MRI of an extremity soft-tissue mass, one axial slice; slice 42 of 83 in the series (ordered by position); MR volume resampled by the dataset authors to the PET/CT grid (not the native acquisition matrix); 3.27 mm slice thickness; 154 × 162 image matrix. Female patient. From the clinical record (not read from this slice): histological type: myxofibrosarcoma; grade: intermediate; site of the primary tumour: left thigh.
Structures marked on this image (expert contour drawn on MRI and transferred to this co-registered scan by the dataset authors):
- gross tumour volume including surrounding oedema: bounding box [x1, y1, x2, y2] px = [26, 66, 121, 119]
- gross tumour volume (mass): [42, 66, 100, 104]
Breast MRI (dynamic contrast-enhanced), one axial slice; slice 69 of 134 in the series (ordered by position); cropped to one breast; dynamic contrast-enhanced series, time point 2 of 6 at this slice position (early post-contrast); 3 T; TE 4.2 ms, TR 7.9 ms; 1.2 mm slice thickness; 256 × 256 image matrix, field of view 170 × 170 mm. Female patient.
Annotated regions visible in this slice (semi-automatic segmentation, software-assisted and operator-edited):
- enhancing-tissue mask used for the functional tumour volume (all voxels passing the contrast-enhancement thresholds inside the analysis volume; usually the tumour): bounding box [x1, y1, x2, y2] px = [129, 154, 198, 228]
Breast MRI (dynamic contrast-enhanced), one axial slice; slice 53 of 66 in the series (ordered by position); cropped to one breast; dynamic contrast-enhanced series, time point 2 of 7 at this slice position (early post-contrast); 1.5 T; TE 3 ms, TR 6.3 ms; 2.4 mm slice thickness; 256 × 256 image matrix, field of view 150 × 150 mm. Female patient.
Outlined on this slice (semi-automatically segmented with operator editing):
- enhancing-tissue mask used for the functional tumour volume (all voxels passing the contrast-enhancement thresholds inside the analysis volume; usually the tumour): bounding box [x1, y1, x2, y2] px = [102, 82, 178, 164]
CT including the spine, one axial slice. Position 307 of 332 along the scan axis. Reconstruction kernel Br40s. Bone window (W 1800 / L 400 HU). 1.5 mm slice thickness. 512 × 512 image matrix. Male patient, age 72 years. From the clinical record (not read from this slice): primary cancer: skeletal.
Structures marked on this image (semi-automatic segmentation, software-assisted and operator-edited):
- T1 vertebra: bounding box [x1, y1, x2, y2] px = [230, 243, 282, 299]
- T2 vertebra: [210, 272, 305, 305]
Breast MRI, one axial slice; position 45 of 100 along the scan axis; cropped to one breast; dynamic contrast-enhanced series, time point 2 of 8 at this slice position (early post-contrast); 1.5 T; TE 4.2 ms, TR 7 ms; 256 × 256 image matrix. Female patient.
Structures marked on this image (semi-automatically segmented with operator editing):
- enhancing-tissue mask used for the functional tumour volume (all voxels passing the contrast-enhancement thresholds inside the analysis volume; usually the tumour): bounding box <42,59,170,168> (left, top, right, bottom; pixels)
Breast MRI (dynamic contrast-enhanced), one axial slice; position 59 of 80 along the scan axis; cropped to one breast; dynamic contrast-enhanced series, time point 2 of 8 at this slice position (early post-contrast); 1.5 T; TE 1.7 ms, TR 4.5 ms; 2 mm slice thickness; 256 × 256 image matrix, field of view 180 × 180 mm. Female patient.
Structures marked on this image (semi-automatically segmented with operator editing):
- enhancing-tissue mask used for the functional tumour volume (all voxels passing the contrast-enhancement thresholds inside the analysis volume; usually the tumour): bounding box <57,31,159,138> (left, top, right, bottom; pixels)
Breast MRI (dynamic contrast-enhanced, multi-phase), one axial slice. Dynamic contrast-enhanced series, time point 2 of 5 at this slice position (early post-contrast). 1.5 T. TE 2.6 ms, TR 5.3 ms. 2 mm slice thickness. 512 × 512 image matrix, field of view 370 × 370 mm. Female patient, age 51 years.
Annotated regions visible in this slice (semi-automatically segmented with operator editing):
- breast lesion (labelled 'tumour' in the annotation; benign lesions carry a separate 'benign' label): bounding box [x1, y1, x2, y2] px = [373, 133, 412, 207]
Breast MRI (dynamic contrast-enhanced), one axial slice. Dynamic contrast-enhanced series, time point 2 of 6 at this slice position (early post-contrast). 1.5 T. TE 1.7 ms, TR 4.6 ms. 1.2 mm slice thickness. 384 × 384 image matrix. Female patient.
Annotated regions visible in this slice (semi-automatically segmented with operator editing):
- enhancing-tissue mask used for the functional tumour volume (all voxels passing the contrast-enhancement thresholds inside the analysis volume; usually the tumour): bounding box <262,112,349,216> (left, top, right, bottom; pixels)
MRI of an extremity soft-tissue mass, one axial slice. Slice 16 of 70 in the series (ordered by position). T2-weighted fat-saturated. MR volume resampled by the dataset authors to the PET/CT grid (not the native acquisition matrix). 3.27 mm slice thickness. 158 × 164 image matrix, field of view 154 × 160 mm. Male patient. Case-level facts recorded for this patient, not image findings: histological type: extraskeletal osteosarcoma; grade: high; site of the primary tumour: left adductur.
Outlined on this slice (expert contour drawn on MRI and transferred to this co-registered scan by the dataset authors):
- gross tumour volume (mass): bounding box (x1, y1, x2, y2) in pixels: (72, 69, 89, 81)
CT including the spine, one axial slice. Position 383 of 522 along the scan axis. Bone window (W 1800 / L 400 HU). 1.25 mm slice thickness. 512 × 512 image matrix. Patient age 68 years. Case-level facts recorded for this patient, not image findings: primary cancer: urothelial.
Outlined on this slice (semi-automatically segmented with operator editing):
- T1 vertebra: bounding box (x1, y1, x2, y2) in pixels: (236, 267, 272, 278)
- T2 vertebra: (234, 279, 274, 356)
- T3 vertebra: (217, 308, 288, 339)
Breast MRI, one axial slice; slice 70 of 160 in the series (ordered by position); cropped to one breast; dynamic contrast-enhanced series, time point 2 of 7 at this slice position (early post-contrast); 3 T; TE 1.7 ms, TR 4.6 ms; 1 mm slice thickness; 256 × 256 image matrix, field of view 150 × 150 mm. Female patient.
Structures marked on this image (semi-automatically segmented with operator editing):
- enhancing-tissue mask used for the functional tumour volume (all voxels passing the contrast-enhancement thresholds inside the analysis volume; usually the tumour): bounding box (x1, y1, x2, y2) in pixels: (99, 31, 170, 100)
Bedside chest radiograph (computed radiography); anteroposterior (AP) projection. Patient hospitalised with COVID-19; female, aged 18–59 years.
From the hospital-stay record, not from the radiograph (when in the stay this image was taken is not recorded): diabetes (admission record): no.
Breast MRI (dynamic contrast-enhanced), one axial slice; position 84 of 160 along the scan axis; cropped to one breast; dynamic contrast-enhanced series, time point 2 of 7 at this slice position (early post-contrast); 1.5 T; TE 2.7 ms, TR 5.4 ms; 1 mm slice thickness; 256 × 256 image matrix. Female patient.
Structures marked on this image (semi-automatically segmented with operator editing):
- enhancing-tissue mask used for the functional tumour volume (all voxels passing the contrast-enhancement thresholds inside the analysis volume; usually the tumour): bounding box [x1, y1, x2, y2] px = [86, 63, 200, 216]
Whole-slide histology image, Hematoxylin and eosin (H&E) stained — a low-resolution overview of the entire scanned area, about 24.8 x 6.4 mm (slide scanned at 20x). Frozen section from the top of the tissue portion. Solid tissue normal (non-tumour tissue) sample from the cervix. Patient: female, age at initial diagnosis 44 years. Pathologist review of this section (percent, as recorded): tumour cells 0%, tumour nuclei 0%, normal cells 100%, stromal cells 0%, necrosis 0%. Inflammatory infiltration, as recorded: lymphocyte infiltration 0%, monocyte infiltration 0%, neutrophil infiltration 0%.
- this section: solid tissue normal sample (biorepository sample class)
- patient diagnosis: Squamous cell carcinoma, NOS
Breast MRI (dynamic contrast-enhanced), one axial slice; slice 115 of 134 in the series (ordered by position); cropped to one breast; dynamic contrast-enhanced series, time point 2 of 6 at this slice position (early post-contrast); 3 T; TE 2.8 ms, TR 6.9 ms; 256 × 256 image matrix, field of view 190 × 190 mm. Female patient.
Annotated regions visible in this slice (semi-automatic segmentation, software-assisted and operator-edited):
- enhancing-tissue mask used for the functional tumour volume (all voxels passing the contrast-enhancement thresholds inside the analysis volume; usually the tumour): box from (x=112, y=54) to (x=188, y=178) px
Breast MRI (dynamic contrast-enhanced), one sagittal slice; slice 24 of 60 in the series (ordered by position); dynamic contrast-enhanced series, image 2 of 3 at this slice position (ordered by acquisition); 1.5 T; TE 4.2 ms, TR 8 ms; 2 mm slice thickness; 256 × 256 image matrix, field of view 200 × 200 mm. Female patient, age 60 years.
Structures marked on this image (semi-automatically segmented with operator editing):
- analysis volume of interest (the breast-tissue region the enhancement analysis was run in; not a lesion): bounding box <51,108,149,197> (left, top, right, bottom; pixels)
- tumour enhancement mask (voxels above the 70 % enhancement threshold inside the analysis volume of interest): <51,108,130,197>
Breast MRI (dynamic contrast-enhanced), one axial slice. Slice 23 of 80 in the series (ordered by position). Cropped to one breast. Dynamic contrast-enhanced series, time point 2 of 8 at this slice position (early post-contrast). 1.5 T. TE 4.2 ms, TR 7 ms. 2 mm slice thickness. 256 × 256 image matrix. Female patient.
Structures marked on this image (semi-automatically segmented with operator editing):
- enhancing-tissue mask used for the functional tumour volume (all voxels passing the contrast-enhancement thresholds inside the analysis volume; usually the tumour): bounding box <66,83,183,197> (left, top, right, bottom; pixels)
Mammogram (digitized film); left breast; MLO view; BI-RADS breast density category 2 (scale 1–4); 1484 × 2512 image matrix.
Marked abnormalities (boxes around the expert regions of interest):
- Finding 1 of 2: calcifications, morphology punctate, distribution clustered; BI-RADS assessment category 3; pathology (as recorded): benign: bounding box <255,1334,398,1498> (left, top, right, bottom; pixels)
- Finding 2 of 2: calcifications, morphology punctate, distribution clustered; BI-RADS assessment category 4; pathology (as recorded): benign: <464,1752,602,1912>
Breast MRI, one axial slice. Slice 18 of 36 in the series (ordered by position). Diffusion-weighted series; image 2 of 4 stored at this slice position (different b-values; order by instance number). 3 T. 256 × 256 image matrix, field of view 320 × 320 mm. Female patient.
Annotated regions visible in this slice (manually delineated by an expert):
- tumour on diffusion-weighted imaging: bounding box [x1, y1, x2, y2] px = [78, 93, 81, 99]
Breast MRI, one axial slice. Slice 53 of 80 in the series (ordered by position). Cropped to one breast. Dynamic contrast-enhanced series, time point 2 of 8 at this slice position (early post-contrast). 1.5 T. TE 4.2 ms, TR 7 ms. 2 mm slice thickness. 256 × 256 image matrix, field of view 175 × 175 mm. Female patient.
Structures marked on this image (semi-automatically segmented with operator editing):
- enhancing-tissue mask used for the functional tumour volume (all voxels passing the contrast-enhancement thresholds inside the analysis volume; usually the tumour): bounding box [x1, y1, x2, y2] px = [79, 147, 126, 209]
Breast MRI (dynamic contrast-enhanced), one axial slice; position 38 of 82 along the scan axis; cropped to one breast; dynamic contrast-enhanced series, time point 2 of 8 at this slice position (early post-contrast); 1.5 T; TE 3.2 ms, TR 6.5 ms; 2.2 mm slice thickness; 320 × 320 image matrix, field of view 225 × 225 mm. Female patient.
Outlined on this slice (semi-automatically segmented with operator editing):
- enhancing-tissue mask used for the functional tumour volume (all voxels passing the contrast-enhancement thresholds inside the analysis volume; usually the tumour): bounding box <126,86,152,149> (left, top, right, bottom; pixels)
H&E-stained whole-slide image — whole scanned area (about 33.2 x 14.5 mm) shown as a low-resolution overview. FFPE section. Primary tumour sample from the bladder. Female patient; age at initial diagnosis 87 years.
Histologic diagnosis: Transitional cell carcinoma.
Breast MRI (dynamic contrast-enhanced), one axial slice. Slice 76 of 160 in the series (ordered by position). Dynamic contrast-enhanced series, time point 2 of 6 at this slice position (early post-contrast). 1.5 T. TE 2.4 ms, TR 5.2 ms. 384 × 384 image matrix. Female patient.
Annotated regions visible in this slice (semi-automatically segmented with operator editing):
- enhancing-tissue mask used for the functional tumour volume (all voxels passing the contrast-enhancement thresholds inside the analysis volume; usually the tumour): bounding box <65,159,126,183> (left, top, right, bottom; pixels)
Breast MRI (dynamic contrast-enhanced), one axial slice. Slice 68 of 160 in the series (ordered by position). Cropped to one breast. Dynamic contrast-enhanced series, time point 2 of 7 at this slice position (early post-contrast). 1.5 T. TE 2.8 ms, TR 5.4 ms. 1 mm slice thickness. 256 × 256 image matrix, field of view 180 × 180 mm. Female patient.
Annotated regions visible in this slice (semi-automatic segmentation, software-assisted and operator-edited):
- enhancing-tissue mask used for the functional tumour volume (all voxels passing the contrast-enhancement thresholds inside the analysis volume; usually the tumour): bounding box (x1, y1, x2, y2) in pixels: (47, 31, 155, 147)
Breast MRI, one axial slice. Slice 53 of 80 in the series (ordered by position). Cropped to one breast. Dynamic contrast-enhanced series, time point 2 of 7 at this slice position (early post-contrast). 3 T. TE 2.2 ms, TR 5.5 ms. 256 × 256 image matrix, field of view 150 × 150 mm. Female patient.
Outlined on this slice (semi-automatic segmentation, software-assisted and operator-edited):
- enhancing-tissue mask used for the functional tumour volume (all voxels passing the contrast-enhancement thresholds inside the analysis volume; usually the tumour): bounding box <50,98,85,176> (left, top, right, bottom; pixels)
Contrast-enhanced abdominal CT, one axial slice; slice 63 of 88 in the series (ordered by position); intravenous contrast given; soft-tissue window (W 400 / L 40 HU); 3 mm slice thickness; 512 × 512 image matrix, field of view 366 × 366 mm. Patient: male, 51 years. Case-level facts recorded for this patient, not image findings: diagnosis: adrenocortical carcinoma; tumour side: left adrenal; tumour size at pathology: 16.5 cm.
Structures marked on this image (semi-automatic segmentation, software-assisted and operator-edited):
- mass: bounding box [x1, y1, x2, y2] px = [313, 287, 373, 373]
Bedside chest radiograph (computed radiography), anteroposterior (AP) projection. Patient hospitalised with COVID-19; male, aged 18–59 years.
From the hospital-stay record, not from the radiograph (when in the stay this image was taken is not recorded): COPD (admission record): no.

■ **What to do**
All lines above between those holding "<66,83,183,197> (left, top, right, bottom; pixels)" and "- tumour on", inclusive, must be set down unchanged, and no other line may be included.

■ **Task response**
- enhancing-tissue mask used for the functional tumour volume (all voxels passing the contrast-enhancement thresholds inside the analysis volume; usually the tumour): bounding box <66,83,183,197> (left, top, right, bottom; pixels)
Mammogram (digitized film); left breast; MLO view; BI-RADS breast density category 2 (scale 1–4); 1484 × 2512 image matrix.
Marked abnormalities (boxes around the expert regions of interest):
- Finding 1 of 2: calcifications, morphology punctate, distribution clustered; BI-RADS assessment category 3; pathology (as recorded): benign: bounding box <255,1334,398,1498> (left, top, right, bottom; pixels)
- Finding 2 of 2: calcifications, morphology punctate, distribution clustered; BI-RADS assessment category 4; pathology (as recorded): benign: <464,1752,602,1912>
Breast MRI, one axial slice. Slice 18 of 36 in the series (ordered by position). Diffusion-weighted series; image 2 of 4 stored at this slice position (different b-values; order by instance number). 3 T. 256 × 256 image matrix, field of view 320 × 320 mm. Female patient.
Annotated regions visible in this slice (manually delineated by an expert):
- tumour on diffusion-weighted imaging: bounding box [x1, y1, x2, y2] px = [78, 93, 81, 99]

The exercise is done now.